À la suite d’une demande de la CPI, les comptes bancaires de M. Bemba au Congo, au Portugal, en Belgique et dans un autre pays ont été gelés. Les comptes bancaires au nom de sa femme en Belgique et au Portugal ont été également gelés. Une maison familiale à Bruxelles, diverses propriétés et parcelles de terrain au Congo ainsi qu’une villa et un bateau situés au Portugal ont été également saisis.
La défense a déclaré que d’autres biens avaient été saisis, apparemment sans ordonnance judiciaire. Ils comprenaient deux villas, trois motos et un avion Boeing 727-100 stationné à l’aéroport de Fairo au Portugal ainsi qu’un bateau fluvial, six avions et plusieurs véhicules au Congo.
Selon la défense, à l’époque de l’arrestation de M. Bemba, sa banque portugaise facturait pour le parking mensuel et la maintenance de son Boeing un montant de 1527 euros. Une fois le compte bancaire gelé, la banque n’a plus été en mesure de payer et lorsque M. Bemba a demandé en décembre 2010 de lui rendre les clefs et les documents de son avion afin de le louer, le Greffe de la CPI a répondu en mai 2011 que le Bureau du Procureur (BdP) « n’a pas été en mesure de trouver les clef de l’avion et que, par conséquent, il ne pouvait pas les lui remettre ».
Me Haynes a déclaré que le BdP avait rendu les clefs en septembre 2018 à la suite de l’acquittement de M. Bemba.

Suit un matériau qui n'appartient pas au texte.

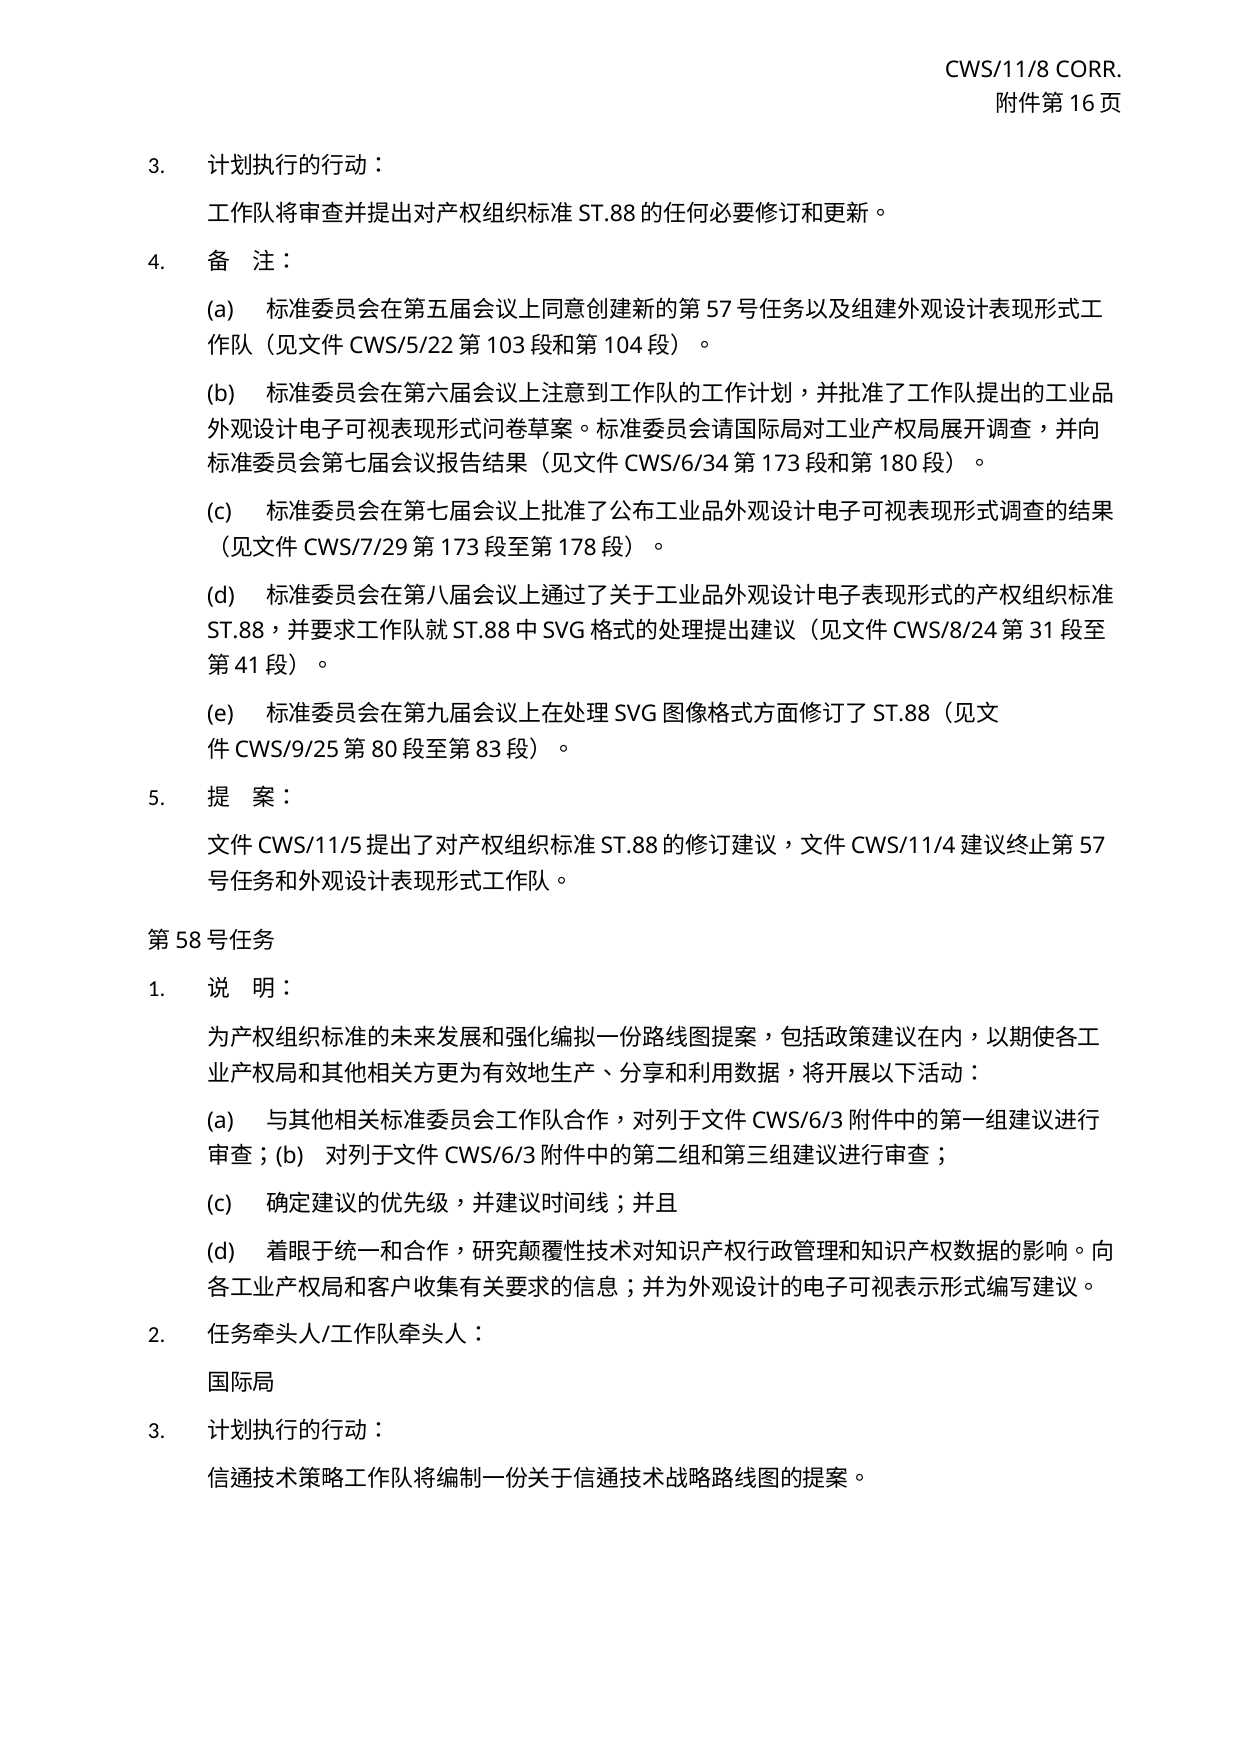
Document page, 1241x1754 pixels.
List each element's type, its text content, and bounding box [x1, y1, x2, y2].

text (d) 标准委员会在第八届会议上通过了关于工业品外观设计电子表现形式的产权组织标准ST.88，并要求工作队就ST.88中SVG格式的处理提出建议（见文件CWS/8/24第31段至第41段）。 [207, 574, 1122, 681]
text (c) 确定建议的优先级，并建议时间线；并且 [207, 1183, 1122, 1218]
text 5. 提 案： [148, 776, 1122, 812]
text (b) 标准委员会在第六届会议上注意到工作队的工作计划，并批准了工作队提出的工业品外观设计电子可视表现形式问卷草案。标准委员会请国际局对工业产权局展开调查，并向标准委员会第七届会议报告结果（见文件CWS/6/34第173段和第180段）。 [207, 372, 1122, 478]
subtitle 第58号任务 [148, 920, 1122, 956]
text 为产权组织标准的未来发展和强化编拟一份路线图提案，包括政策建议在内，以期使各工业产权局和其他相关方更为有效地生产、分享和利用数据，将开展以下活动： [207, 1016, 1122, 1087]
text 2. 任务牵头人/工作队牵头人： [148, 1314, 1122, 1349]
text (a) 与其他相关标准委员会工作队合作，对列于文件CWS/6/3附件中的第一组建议进行审查；(b) 对列于文件CWS/6/3附件中的第二组和第三组建议进行审查； [207, 1099, 1122, 1170]
text 国际局 [207, 1362, 1122, 1397]
text 3. 计划执行的行动： [148, 145, 1122, 181]
text (a) 标准委员会在第五届会议上同意创建新的第57号任务以及组建外观设计表现形式工作队（见文件CWS/5/22第103段和第104段）。 [207, 289, 1122, 360]
text 1. 说 明： [148, 968, 1122, 1003]
text (c) 标准委员会在第七届会议上批准了公布工业品外观设计电子可视表现形式调查的结果（见文件CWS/7/29第173段至第178段）。 [207, 491, 1122, 562]
text 文件CWS/11/5提出了对产权组织标准ST.88的修订建议，文件CWS/11/4建议终止第57号任务和外观设计表现形式工作队。 [207, 824, 1122, 895]
text (e) 标准委员会在第九届会议上在处理SVG图像格式方面修订了ST.88（见文件CWS/9/25第80段至第83段）。 [207, 693, 1122, 764]
text 4. 备 注： [148, 241, 1122, 276]
text 工作队将审查并提出对产权组织标准ST.88的任何必要修订和更新。 [207, 193, 1122, 228]
text (d) 着眼于统一和合作，研究颠覆性技术对知识产权行政管理和知识产权数据的影响。向各工业产权局和客户收集有关要求的信息；并为外观设计的电子可视表示形式编写建议。 [207, 1231, 1122, 1301]
text 信通技术策略工作队将编制一份关于信通技术战略路线图的提案。 [207, 1458, 1122, 1493]
text 3. 计划执行的行动： [148, 1410, 1122, 1445]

Entretemps, l’avion a engendré une dette de 981 954 euros et il est « maintenant bon pour la casse ». Me Haynes a indiqué que si l’accusation avait remis les clefs plus tôt, l’avion aurait pu être déplacé vers un lieu moins cher ou gratuit ou aurait pu être vendu à un acheteur qui proposait 1 millions d’euros.
La défense a estimé que cela n’était pas normal qu’une affaire ayant un accusé unique, avec une seule forme de responsabilité et des événements qui se sont déroulés sur une période de cinq mois ait pu prendre dix ans avant de se conclure. Depuis la première comparution de M. Bemba devant un juge de la CPI, 192 jours se sont écoulés jusqu’à l’audience de confirmation des charges. La défense a souligné que, après que les charges aient été confirmées, 525 jours s’étaient écoulés avant que son procès ne commence.Le procès a duré quatre ans et il a été condamné 16 mois plus tard. Puis 659 jours s’étaient encore écoulés avant l’audience de son appel dont le jugement avait été rendu 213 jours plus tard.

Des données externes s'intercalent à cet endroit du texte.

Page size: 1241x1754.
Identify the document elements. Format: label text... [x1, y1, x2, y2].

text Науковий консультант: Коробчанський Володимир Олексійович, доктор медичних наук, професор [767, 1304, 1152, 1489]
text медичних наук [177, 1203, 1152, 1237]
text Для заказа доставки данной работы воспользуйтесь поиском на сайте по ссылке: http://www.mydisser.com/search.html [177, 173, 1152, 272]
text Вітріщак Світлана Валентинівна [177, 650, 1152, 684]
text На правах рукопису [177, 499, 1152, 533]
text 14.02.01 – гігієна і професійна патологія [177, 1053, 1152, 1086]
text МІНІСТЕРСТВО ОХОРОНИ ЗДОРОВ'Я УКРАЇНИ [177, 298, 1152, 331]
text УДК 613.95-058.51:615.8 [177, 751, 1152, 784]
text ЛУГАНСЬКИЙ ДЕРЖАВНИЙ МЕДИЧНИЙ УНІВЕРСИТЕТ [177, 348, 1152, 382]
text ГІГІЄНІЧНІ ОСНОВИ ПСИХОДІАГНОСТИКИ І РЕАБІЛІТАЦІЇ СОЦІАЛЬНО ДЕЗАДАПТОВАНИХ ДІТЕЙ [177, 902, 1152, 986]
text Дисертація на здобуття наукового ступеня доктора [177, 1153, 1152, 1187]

Les avocats de M. Bemba ont affirmé qu’il n’y avait aucune justification possible pour qu’un procès dure si longtemps. Alors qu’il est souvent avancé que certaines affaires jugées par le Tribunal international pour l’ex-Yougoslavie (TPIY) et par le Tribunal pénal international pour le Rwanda (TPIR) ont également duré une décennie, les avocats de la défense ont soutenu que « la longueur des procès du TPIY et du TPIR ternit leur légitimité qu’ils ne retrouveront peut-être pas et que la CPI doit faire mieux. »
Les avocats de M. Bemba ont encore cité le procès du TPIY contre Vujadin Popović et six autres personnes qui, selon eux, a eu sept fois plus de preuves documentaires et au moins quatre fois plus de témoignages, et qui, malgré tout, a été conclu en tout juste trois ans, avec des verdicts rendus neuf mois plus tard.

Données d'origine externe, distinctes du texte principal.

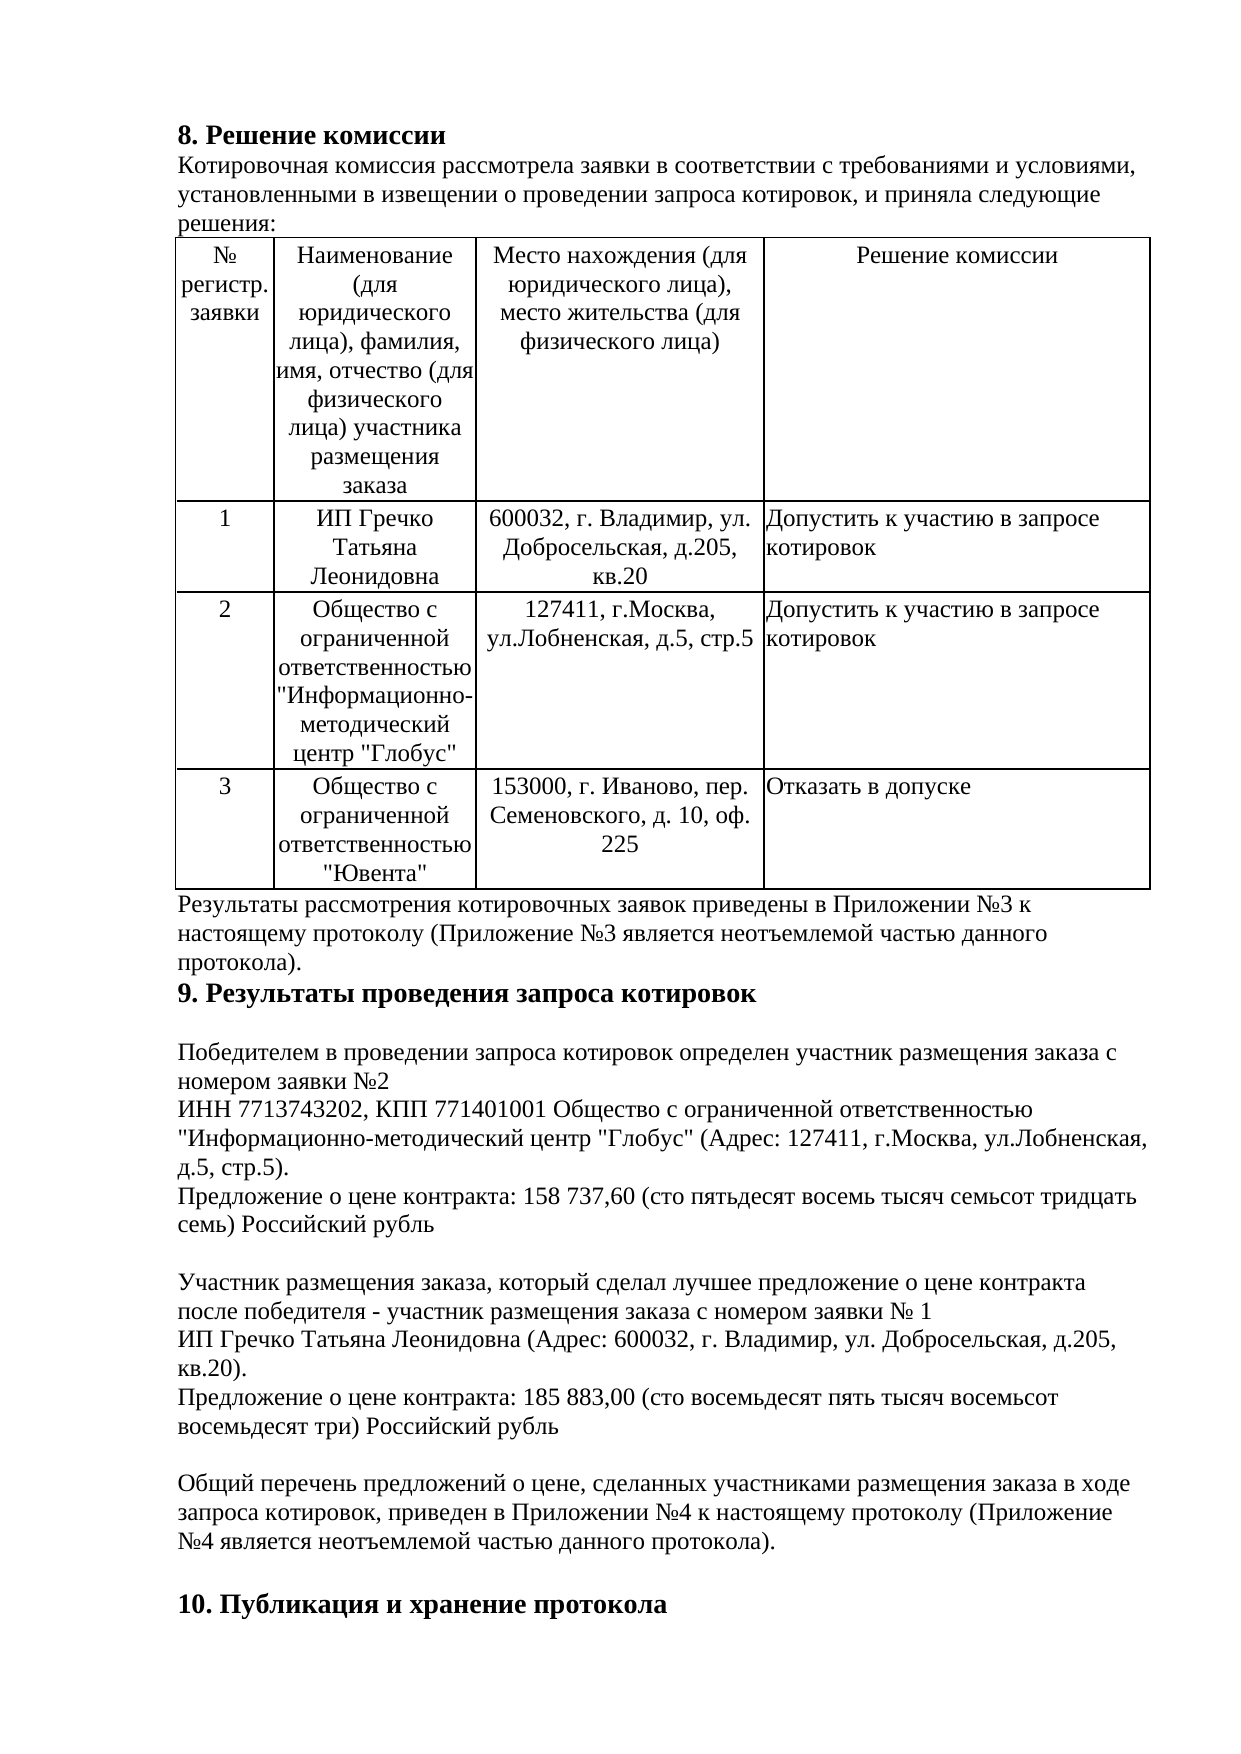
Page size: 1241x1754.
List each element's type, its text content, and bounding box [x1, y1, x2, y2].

table_cell 2 [176, 592, 273, 768]
table_cell 3 [176, 769, 273, 888]
text Победителем в проведении запроса котировок определен участник размещения заказа с номером заявки №2 ИНН 7713743202, КПП 771401001 Общество с ограниченной ответственностью "Информационно-методический центр "Глобус" (Адрес: 127411, г.Москва, ул.Лобненская, д.5, стр.5). Предложение о цене контракта: 158 737,60 (сто пятьдесят восемь тысяч семьсот тридцать семь) Российский рубль Участник размещения заказа, который сделал лучшее предложение о цене контракта после победителя - участник размещения заказа с номером заявки № 1 ИП Гречко Татьяна Леонидовна (Адрес: 600032, г. Владимир, ул. Добросельская, д.205, кв.20). Предложение о цене контракта: 185 883,00 (сто восемьдесят пять тысяч восемьсот восемьдесят три) Российский рубль Общий перечень предложений о цене, сделанных участниками размещения заказа в ходе запроса котировок, приведен в Приложении №4 к настоящему протоколу (Приложение №4 является неотъемлемой частью данного протокола). [177, 1008, 1152, 1554]
table_cell 127411, г.Москва, ул.Лобненская, д.5, стр.5 [477, 593, 763, 768]
table_cell Общество с ограниченной ответственностью "Информационно-методический центр "Глобус" [275, 593, 475, 768]
table_header Решение комиссии [765, 238, 1149, 500]
table_header Место нахождения (для юридического лица), место жительства (для физического лица) [477, 238, 763, 500]
table_cell Отказать в допуске [765, 770, 1149, 888]
text Результаты рассмотрения котировочных заявок приведены в Приложении №3 к настоящему протоколу (Приложение №3 является неотъемлемой частью данного протокола). [177, 889, 1152, 976]
table_header Наименование (для юридического лица), фамилия, имя, отчество (для физического лица) участника размещения заказа [275, 238, 475, 500]
table_cell 153000, г. Иваново, пер. Семеновского, д. 10, оф. 225 [477, 770, 763, 888]
text 9. Результаты проведения запроса котировок [177, 976, 1152, 1008]
table_cell Общество с ограниченной ответственностью "Ювента" [275, 770, 475, 888]
text 8. Решение комиссии [177, 118, 1152, 151]
text Котировочная комиссия рассмотрела заявки в соответствии с требованиями и условиями, установленными в извещении о проведении запроса котировок, и приняла следующие решения: [177, 151, 1152, 237]
text 10. Публикация и хранение протокола [177, 1587, 1152, 1619]
table_cell 1 [176, 501, 273, 591]
table_cell ИП Гречко Татьяна Леонидовна [275, 502, 475, 591]
table_cell Допустить к участию в запросе котировок [765, 502, 1149, 591]
table_header № регистр. заявки [176, 238, 273, 500]
table_cell Допустить к участию в запросе котировок [765, 593, 1149, 768]
table_cell 600032, г. Владимир, ул. Добросельская, д.205, кв.20 [477, 502, 763, 591]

La défense a soutenu que la CPI ne jouissait d’aucune immunité contre les réclamations de droit privé et qu’elle pouvait être poursuivie pour ces dommages auprès des juridictions nationales au Portugal, en Belgique ou au Congo. Les avocats de la défense ont déclaré qu’une alternative serait de proposer à M. Bemba une compensation de 68,8 millions d’euros, M. Bemba devant recevoir une somme d’au moins 42,4 millions d’euros pour les biens perdus en vertu du pouvoir inhérent de la CPI d’attribuer une compensation financière. Sinon, ont-ils affirmé, sa demande pour perte financière découlant de destructions et de dommages à ses biens sera soumise à un arbitrage exécutoire en vertu du règlement d’arbitrage de la Commission des Nations Unies pour le droit commercial international (CNUDCI).